▶ EXERCISE OBJECTIVE
Repeat every line of text in the data below without any changes, and leave the pictures out of your answer.

▶ GIVEN INFORMATION
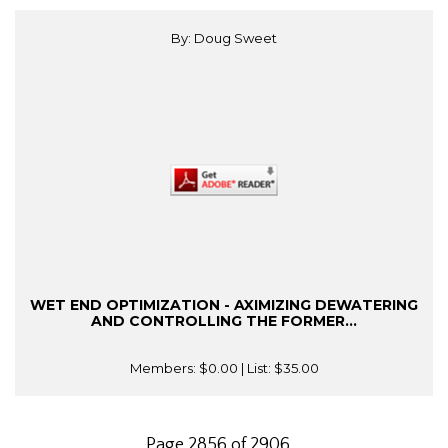
By: Doug Sweet
WET END OPTIMIZATION - AXIMIZING DEWATERING
AND CONTROLLING THE FORMER...
Members:
$0.00
| List:
$35.00
Page 2856 of 2906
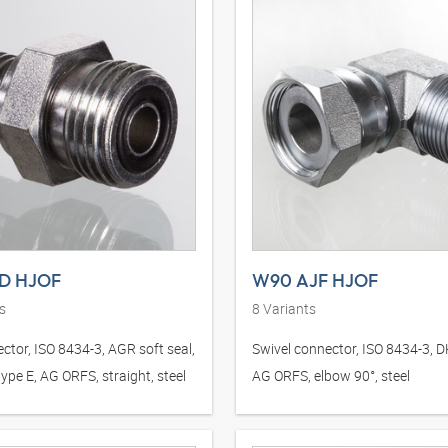
D HJOF
W90 AJF HJOF
s
8
Variants
ctor, ISO 8434-3, AGR soft seal,
Swivel connector, ISO 8434-3, 
ype E, AG ORFS, straight, steel
AG ORFS, elbow 90°, steel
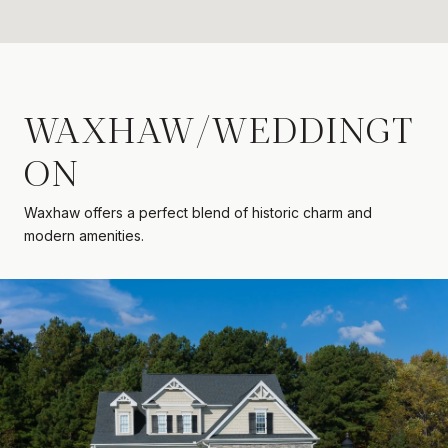
WAXHAW/WEDDINGT
ON
Waxhaw offers a perfect blend of historic charm and
modern amenities.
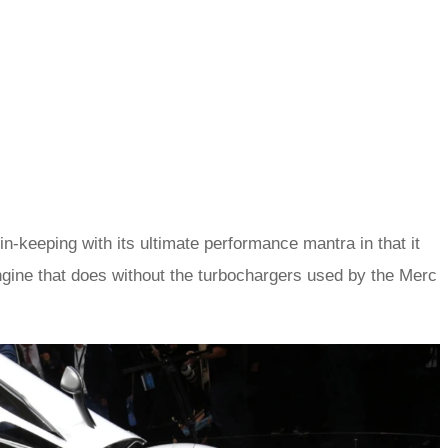
 in-keeping with its ultimate performance mantra in that it
ngine that does without the turbochargers used by the Merc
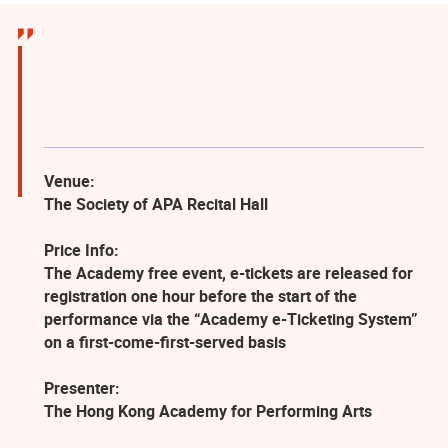
Venue:
The Society of APA Recital Hall
Price Info:
The Academy free event, e-tickets are released for
registration one hour before the start of the
performance via the “Academy e-Ticketing System”
on a first-come-first-served basis
Presenter:
The Hong Kong Academy for Performing Arts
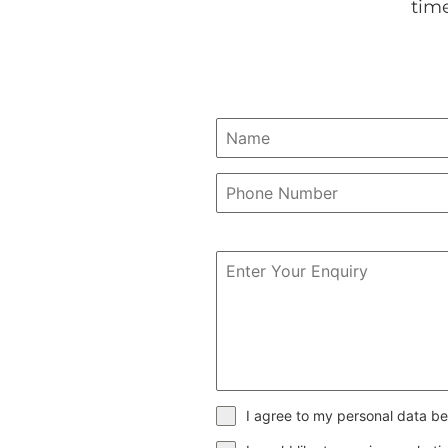
tim
I agree to my personal data be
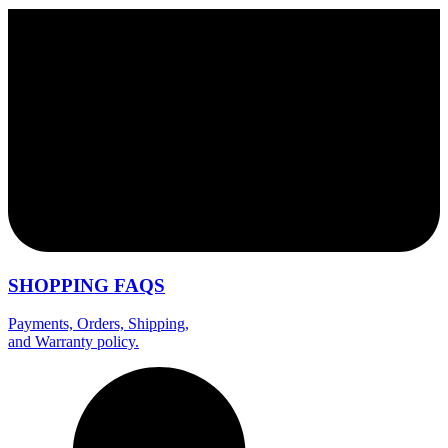
SHOPPING FAQS
Payments, Orders, Shipping,
and Warranty policy.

▶ SOLUTION BELOW
By: Doug Sweet
WET END OPTIMIZATION - AXIMIZING DEWATERING
AND CONTROLLING THE FORMER...
Members:
$0.00
| List:
$35.00
Page 2856 of 2906
D HJOF
W90 AJF HJOF
s
8
Variants
ctor, ISO 8434-3, AGR soft seal,
Swivel connector, ISO 8434-3, 
ype E, AG ORFS, straight, steel
AG ORFS, elbow 90°, steel
WAXHAW/WEDDINGT
ON
Waxhaw offers a perfect blend of historic charm and
modern amenities.
 in-keeping with its ultimate performance mantra in that it
ngine that does without the turbochargers used by the Merc
Venue:
The Society of APA Recital Hall
Price Info:
The Academy free event, e-tickets are released for
registration one hour before the start of the
performance via the “Academy e-Ticketing System”
on a first-come-first-served basis
Presenter:
The Hong Kong Academy for Performing Arts
tim
I agree to my personal data be
SHOPPING FAQS
Payments, Orders, Shipping,
and Warranty policy.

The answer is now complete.